Thankfully, that didn’t happen.
Emma continues: “The people of Islington banded together to save the building. The church realised people loved the space and set up an independent charity to find a way of using it to raise money. The way they decided was through music events.”
Little is known about its early shows, and the events team continues to appeal for gig-goers’ early memories.
Within a decade, Time Out had named it London’s best music venue in 2002.
But it closed the year after. Organisers’ relationship with Islington Council had been poor for years, and neighbours regularly complained about noise. The council eventually took away its licence because there weren’t enough toilets.
“There were a lot of setbacks,” Peter says, “it took a lot of practice”.
After agreeing a 10.30pm curfew and banning alcohol, it re-opened as a gig venue in 2006, when it really took off. The biggest artists – from Amy Winehouse and Noel Gallagher to Adele and U2 – played there.
Emma reckons it’s the little details that make Union Chapel such a special venue: “We do things differently to normal music venues.
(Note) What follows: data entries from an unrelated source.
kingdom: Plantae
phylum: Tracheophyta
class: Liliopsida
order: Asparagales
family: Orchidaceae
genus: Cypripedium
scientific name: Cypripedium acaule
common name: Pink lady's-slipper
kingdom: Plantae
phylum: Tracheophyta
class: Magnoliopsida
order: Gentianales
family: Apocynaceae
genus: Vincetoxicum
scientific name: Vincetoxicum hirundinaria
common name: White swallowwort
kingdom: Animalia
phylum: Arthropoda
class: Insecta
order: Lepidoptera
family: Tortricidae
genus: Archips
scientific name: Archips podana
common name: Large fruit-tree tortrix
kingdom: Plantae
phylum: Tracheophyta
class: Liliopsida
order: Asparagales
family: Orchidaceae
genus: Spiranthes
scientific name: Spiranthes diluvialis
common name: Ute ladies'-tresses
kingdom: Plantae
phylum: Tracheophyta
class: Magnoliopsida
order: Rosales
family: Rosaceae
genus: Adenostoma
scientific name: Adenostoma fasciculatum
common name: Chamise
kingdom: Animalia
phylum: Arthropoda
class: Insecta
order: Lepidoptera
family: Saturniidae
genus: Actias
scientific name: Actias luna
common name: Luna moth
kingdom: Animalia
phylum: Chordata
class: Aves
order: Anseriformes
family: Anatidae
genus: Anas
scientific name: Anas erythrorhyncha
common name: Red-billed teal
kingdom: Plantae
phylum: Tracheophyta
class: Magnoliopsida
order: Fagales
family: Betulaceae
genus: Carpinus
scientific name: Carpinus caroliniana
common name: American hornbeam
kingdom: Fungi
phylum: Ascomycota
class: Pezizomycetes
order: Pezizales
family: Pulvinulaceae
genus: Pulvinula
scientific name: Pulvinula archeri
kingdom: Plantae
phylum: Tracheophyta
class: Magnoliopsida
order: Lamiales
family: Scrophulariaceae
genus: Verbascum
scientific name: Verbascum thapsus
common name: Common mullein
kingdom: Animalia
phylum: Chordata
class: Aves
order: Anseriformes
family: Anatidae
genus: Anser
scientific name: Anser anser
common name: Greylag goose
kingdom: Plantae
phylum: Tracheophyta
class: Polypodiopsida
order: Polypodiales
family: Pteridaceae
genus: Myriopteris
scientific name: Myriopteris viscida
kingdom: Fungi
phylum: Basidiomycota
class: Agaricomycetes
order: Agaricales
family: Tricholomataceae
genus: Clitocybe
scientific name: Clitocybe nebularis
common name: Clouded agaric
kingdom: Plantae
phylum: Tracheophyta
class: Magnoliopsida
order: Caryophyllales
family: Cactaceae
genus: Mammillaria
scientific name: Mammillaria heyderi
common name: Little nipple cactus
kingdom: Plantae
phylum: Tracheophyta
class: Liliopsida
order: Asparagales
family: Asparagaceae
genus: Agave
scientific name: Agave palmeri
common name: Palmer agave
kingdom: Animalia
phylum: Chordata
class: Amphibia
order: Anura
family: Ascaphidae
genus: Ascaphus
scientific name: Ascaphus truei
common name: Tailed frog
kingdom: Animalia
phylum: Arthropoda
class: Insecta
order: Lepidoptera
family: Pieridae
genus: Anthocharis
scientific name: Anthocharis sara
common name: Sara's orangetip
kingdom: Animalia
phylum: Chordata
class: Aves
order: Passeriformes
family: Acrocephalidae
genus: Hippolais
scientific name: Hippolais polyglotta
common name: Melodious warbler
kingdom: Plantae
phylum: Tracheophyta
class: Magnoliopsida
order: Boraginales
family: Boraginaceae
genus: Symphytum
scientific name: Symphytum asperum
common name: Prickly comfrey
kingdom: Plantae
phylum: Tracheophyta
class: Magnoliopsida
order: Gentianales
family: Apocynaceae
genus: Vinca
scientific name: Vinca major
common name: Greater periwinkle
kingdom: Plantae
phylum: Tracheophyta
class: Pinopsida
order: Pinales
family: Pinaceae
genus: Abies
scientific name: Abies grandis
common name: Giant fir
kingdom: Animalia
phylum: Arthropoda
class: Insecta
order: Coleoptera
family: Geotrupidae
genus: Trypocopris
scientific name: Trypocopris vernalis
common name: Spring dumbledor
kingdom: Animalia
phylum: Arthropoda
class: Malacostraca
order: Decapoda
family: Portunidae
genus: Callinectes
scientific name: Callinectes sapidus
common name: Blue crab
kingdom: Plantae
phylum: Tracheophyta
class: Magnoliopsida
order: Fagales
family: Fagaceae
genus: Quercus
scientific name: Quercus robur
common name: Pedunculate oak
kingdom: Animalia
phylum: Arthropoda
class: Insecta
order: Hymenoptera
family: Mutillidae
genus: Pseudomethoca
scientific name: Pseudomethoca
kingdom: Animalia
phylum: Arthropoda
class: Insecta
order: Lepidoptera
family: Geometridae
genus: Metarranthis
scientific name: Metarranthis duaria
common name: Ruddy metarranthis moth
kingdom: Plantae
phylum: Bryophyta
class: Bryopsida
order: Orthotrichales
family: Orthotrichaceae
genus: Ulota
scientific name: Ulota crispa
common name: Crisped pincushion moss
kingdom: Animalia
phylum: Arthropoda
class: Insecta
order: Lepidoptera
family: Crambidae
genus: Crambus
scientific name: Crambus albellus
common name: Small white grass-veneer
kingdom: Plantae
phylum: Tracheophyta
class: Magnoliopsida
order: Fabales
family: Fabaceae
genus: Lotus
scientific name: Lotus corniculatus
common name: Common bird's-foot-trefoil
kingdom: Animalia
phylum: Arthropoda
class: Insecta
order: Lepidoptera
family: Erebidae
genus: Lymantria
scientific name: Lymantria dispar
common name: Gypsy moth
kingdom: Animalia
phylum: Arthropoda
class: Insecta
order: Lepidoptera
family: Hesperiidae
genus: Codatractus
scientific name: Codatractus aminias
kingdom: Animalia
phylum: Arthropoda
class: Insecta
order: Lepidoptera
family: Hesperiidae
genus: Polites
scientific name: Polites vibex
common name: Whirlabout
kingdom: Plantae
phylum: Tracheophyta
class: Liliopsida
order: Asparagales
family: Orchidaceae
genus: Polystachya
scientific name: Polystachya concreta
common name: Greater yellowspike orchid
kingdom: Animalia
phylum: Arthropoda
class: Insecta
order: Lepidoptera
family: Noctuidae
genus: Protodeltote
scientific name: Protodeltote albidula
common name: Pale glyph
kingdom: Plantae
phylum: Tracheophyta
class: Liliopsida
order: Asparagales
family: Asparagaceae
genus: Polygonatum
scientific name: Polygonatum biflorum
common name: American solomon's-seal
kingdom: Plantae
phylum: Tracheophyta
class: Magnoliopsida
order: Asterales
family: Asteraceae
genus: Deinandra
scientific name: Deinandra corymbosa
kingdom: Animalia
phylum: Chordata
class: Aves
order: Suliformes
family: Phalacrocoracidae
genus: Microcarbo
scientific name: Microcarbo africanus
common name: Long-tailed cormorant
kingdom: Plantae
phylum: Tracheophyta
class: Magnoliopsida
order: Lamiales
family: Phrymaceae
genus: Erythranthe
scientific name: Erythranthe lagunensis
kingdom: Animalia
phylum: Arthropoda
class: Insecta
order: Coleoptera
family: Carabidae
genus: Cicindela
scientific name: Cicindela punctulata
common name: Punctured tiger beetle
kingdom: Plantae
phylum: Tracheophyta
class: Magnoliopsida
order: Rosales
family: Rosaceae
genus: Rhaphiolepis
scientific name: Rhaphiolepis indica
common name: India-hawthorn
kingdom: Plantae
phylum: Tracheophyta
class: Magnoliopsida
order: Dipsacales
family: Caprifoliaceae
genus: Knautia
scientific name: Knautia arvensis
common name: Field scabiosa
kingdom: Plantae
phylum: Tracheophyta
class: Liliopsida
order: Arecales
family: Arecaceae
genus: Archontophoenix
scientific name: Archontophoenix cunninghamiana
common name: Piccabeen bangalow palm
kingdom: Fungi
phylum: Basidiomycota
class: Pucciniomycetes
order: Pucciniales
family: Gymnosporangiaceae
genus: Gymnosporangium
“Not allowing alcohol in the chapel is an example. It makes it stink of stale beer, which isn’t great at weddings. But it’s had a beneficial effect on the venue, as people aren’t constantly getting up and down to go to the bar.
“It means we sell lots of cups of tea and hot chocolate with marshmallows! We get lots of postive feedback for it.
“This building was made for the human voice. It has the best acoustics and the intimacy [the venue has a capacity of 900] makes it special.”
Peter adds: “It has a community feel. It’s warm, and not commercial. The performers really take to it as well.”
Bjork’s 1999 show is widely regarded as Union Chapel defining show. One reviewer said she would be talking about it for the rest of her life.
“Bjork is the one everybody wishes they were at,” Emma says.
“She took out the PA system and performed with a string quartet and piano. She filled the stage with candles and really made the most of our amazing acoustics.
“There’s a huge heavy metal band, Opeth, which did the same kind of thing in 2012. It was so unique, compared to their usual style.
“The best performers are the ones that strip back their act – and adapt to the venue.”